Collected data
#####
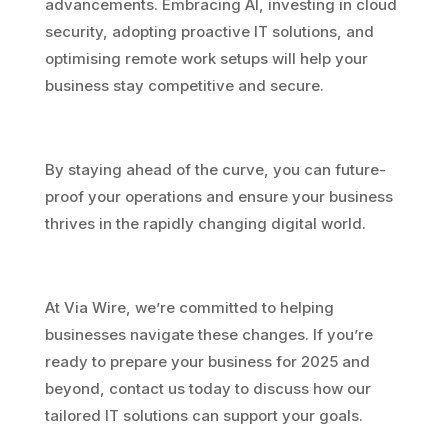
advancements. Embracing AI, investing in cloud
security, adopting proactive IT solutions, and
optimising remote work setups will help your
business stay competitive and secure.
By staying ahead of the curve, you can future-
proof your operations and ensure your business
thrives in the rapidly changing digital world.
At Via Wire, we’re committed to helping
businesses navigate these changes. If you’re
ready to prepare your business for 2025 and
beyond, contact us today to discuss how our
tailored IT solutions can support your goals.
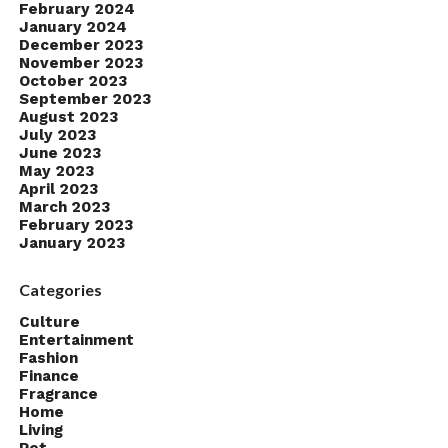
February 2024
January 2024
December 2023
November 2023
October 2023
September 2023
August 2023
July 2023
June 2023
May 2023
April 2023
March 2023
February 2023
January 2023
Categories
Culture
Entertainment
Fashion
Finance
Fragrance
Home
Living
#####
** Task to carry out **
Look through the entries and return each line that has the word "solutions" in it.

** Response to this task **
security, adopting proactive IT solutions, and
tailored IT solutions can support your goals.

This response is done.